● Task requirements: What is needed is a faithful copy of all the entries, with no pictures in it.

● Input for this task:
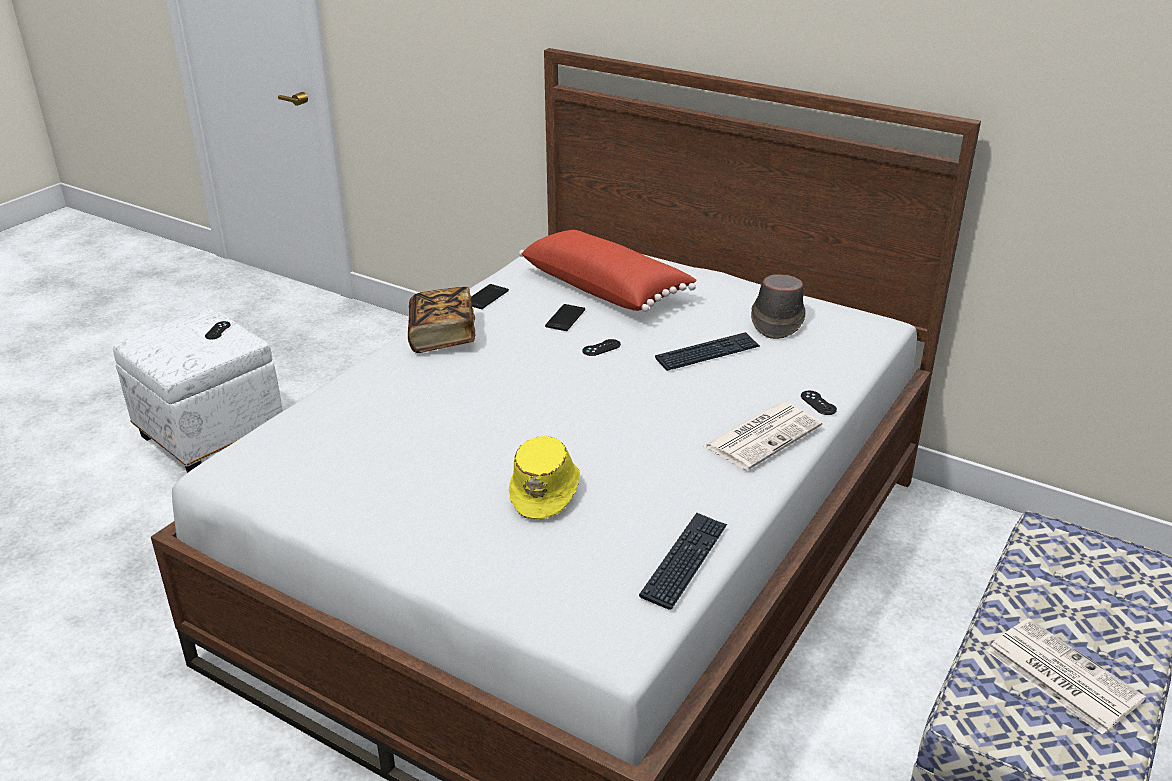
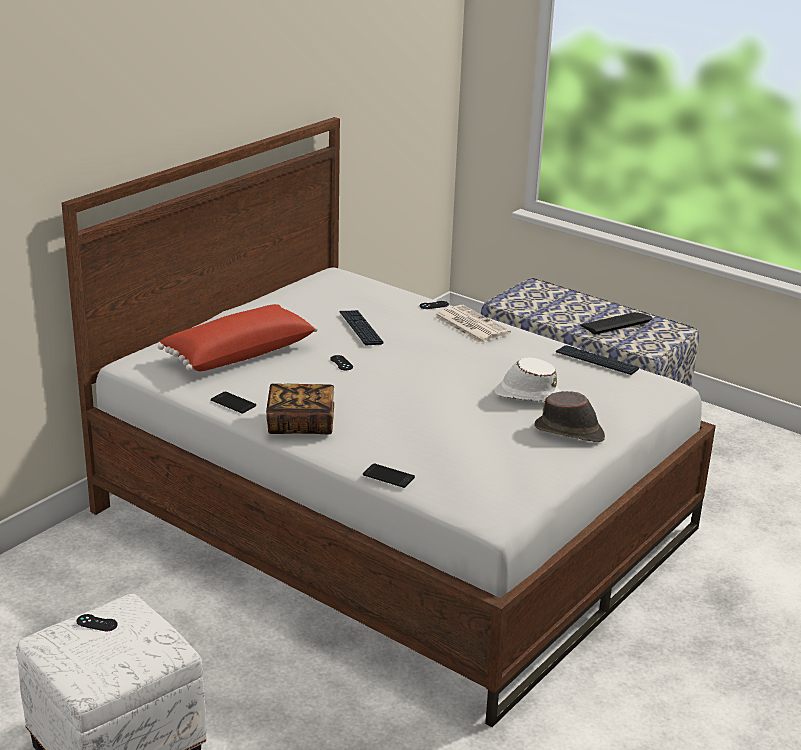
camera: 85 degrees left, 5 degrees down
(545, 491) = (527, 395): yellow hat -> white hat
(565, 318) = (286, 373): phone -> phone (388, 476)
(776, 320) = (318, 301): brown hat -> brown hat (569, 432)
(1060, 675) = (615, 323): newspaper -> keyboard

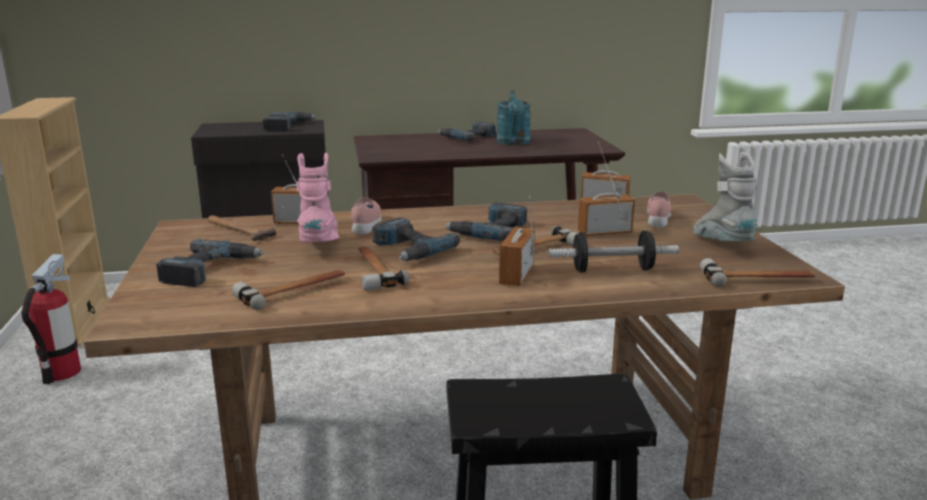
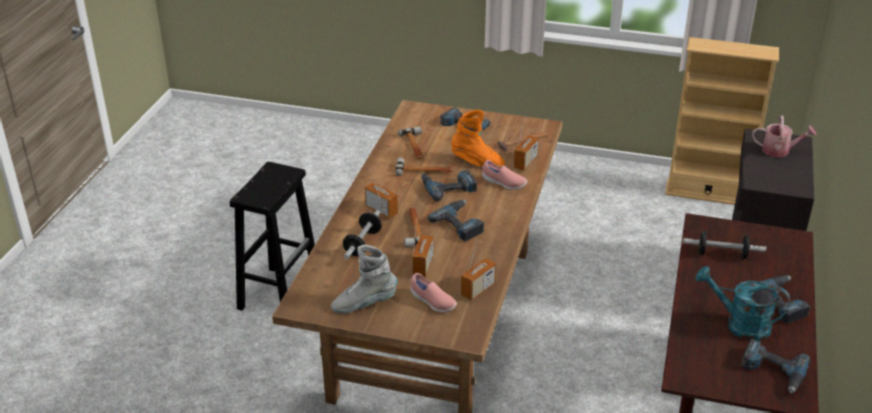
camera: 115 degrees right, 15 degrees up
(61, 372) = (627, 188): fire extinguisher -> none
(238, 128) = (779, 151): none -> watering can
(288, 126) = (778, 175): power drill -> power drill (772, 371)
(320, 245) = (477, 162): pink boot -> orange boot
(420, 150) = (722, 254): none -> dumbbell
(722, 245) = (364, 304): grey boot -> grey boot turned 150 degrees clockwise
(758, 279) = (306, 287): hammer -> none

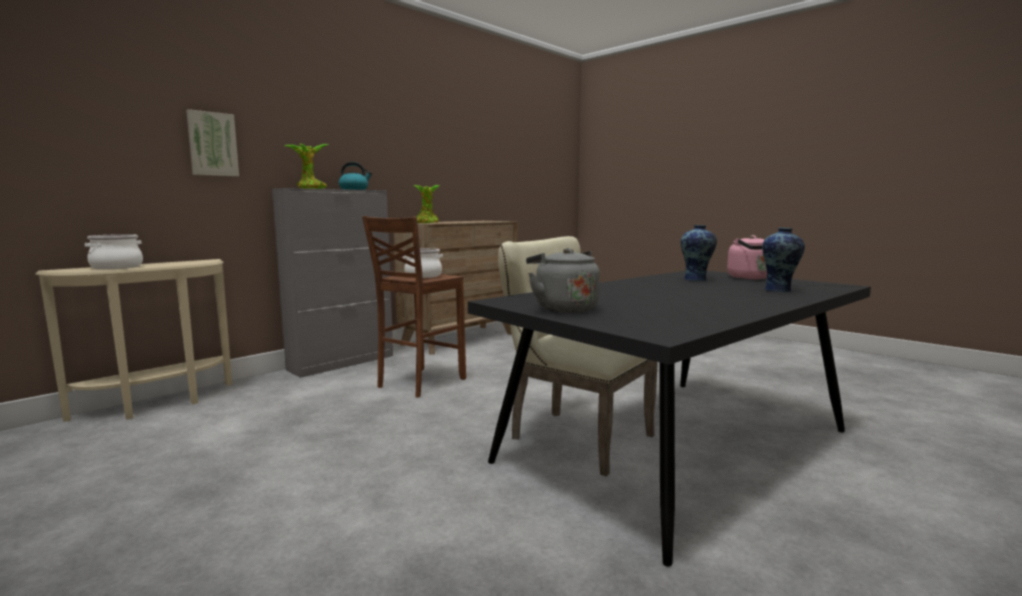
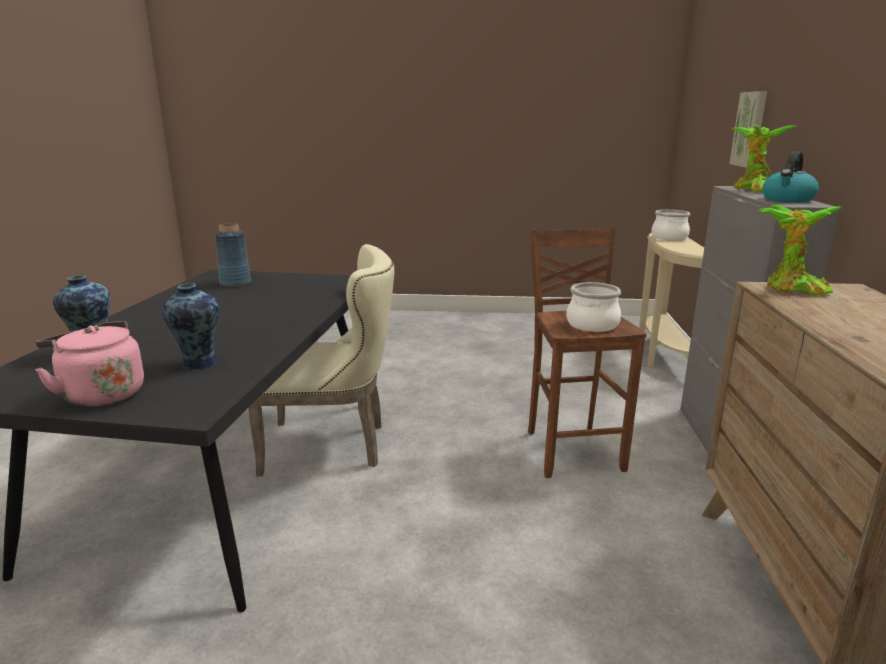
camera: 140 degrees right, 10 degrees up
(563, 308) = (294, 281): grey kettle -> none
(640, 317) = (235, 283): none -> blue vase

● Solution to this exercise:
camera: 85 degrees left, 5 degrees down
(545, 491) = (527, 395): yellow hat -> white hat
(565, 318) = (286, 373): phone -> phone (388, 476)
(776, 320) = (318, 301): brown hat -> brown hat (569, 432)
(1060, 675) = (615, 323): newspaper -> keyboard

camera: 115 degrees right, 15 degrees up
(61, 372) = (627, 188): fire extinguisher -> none
(238, 128) = (779, 151): none -> watering can
(288, 126) = (778, 175): power drill -> power drill (772, 371)
(320, 245) = (477, 162): pink boot -> orange boot
(420, 150) = (722, 254): none -> dumbbell
(722, 245) = (364, 304): grey boot -> grey boot turned 150 degrees clockwise
(758, 279) = (306, 287): hammer -> none

camera: 140 degrees right, 10 degrees up
(563, 308) = (294, 281): grey kettle -> none
(640, 317) = (235, 283): none -> blue vase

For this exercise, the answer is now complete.